LIST OF TASKS -
1. According to the fantasy football running back picks, how many passes did Tarik Cohen catch as a rookie?
2. Reproduce word for word the part of the fantasy football running back picks starting at "Liz – KERRYON" and ending at "has exceeded expectations.".
3. Extend the fantasy football running back picks past their final sentence.

EXTRACT -
Liz – KERRYON JOHNSON (81.5 ADP, RB35). Previous to Friday, I had planned to use this space to lay out the electric ascent of Derrius Guice. Since he’ll be forced to sit out all of 2018, however, I’ve climbed aboard the increasingly crowded Johnson bandwagon. Despite possessing power, burst, and vision, the Auburn product drew criticism from scouts for an upright running style and less-than-thrilling measurables. While the 21-year-old needs to improve his pad level, the rest of his game has exceeded expectations.
Since Lions’ training camp opened late last month, Johnson has impressed. From showing well in pass pro to doubling as a receiver, the second-round pick has demonstrated a solid three-down skill set. He continued to raise eyebrows during the team’s preseason debut, tripping up defenders with a series of quick cuts, spin moves, and stiff arms. Assuming rookie C Frank Ragnow continues to perform and that LT Taylor Deckler stays heathy, Johnson could blast through plenty of holes come September.
He’ll lose a few goal line looks to LeGarrette Blount and some receptions to Theo Riddick, but with fresh legs and an abundance of talent, Johnson’s opportunities only figure to grow. He’s currently my RB27, but I could definitely see a scenario in which he finishes inside of the top-fifteen players at the position.
Dalton – REX BURKHEAD (75.93 ADP, RB33). I claimed Burkhead as my breakout pick here before Sony Michel came down with a knee injury that will cost the rookie the rest of the preseason, and since then his ADP has skyrocketed. Still, this just means Burkhead’s draft price is inching closer to what it always should have been, as he’s primed for a career-year in 2018.
The Patriots are considered a frustrating backfield to rely on in fantasy terms, but New England produced 22 more red-zone touches by running backs last season than the team with the next most, so there are certainly benefits to playing in this system as well. The Pats lost Brandin Cooks, Danny Amendola and Dion Lewis during the offseason, while Julian Edelman deals with a four-game suspension, and Rob Gronkowski hasn’t played a full season since 2011, so Burkhead is going to be plenty active in this offense. New England re-signed him to a three-year contract during the offseason, and he’s a strong receiver who’s the favorite for goal-line work (if Burkhead plays 16 games, I’d put his TD over/under at 9.5). He doesn’t have to be a workhorse to be a top-20 fantasy back in this offense.
Scott – TARIK COHEN (71.2 ADP, RB30). Cohen didn’t have a perfect rookie year. He made some freshman mistakes. A bunch of his runs went for negative yardage. His efficiency in the passing game was oddly disappointing, even with a splash play here and there.
But the bottom line is that Cohen somehow found a way to catch 53 balls as a rookie, despite limited snaps (about one-third of the team’s) and forced exposure to a dated coaching staff. The John Fox staff, mercifully, has been kicked to the curb. If you buy into the Matt Nagy regime at all, a Cohen spike is a digestible narrative.
Cohen was the RB33 in PPR formats last year, despite a team that was reluctant to use him and didn’t really know how to use him. There are a lot of moving parts to the 2018 Bears offense, and not every ascending player will hit the high end of his range. But with featured back Jordan Howard struggling as a pass catcher (it’s cute that the Bears have been talking him up in this area), Cohen has a realistic shot at 70 or more receptions. I’ll place a few chips on him this month. At Cohen’s current market value, he can earn his keep with a modest jump in effectiveness or workload.

GIVEN INFORMATION -
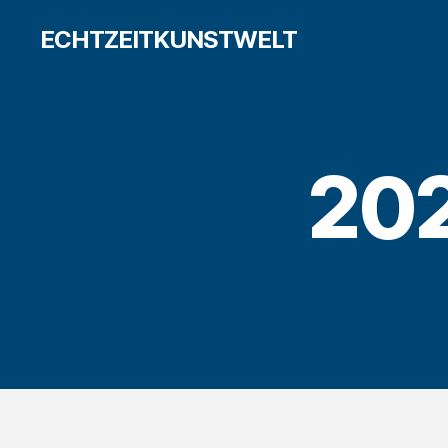
ECHTZEITKUNSTWELT
20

ANSWERS BY ITEM -
1. 53

2.
Liz – KERRYON JOHNSON (81.5 ADP, RB35). Previous to Friday, I had planned to use this space to lay out the electric ascent of Derrius Guice. Since he’ll be forced to sit out all of 2018, however, I’ve climbed aboard the increasingly crowded Johnson bandwagon. Despite possessing power, burst, and vision, the Auburn product drew criticism from scouts for an upright running style and less-than-thrilling measurables. While the 21-year-old needs to improve his pad level, the rest of his game has exceeded expectations.

3.
Matt – JAMAAL WILLIAMS (82.2 ADP, RB36). A great battle wages between two second year running backs for the top spot on the Green Bay Packers’ depth chart. One of the competitors will get a two-game head start on the other this season, was trusted with feature back workload for multiple games in 2017 and had a healthy training camp. The other had a high yards-per-carry. Aaron Jones is indeed an impressive specimen and his beefy 5.5 rookie year YPC average is an example of his dazzling running game. However, the seemingly “boring” Jamaal Williams comes into 2018 with every edge on him in the book to be the workhorse back in Aaron Rodgers’ offense.
Whether by necessity or by design, the Green Bay coaching staff displayed a willingness to trust Williams with feature back volume last year. The BYU product cleared 20 touches in six of the final eight games of 2017. While doubters will quickly point to his poor 3.6 yards per carry, they’ll ignore not just the context of operating in a Brett Hundley-led offense, but just how successful he was at keeping the offense moving. According to Sharp Football Stats, Williams’ 43 percent success rate on first and second down runs ranked 16th among backs with 100 carries in 2017.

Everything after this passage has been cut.